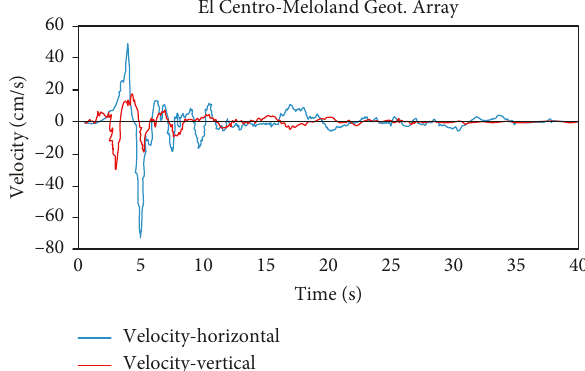
Figure 4: Velocity-time history of vertical and horizontal com- ponents of near-field earthquake with the effect of forward directivity.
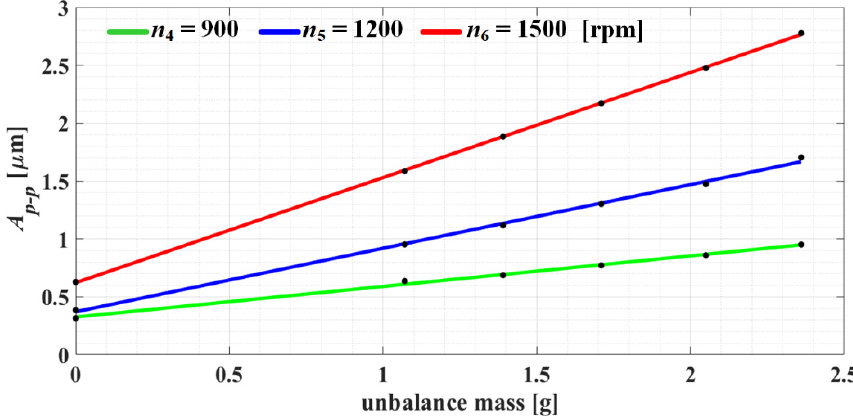
Figure 15. Changes of inter-peak value, A p-p , of vibration displacement as a function of unbalance mass for various rotor rotational speeds.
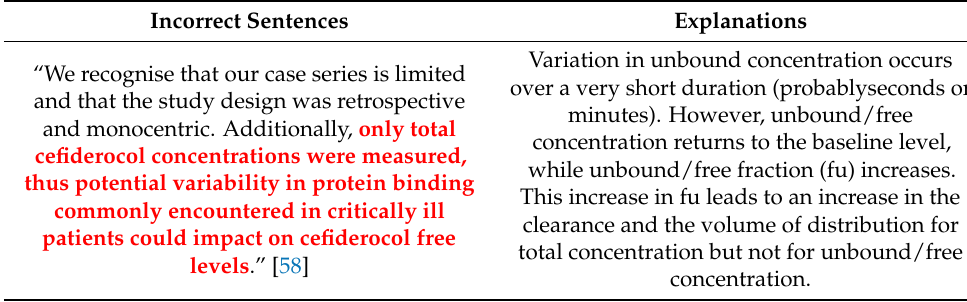
Table 3. Examples of incorrect explanations found in the literature. Incorrect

# [About this task]
Write the listing out in full, exactly; no images.

# [Solution to this exercise]
Figure 4: Velocity-time history of vertical and horizontal com- ponents of near-field earthquake with the effect of forward directivity.
Figure 15. Changes of inter-peak value, A p-p , of vibration displacement as a function of unbalance mass for various rotor rotational speeds.
Table 3. Examples of incorrect explanations found in the literature. Incorrect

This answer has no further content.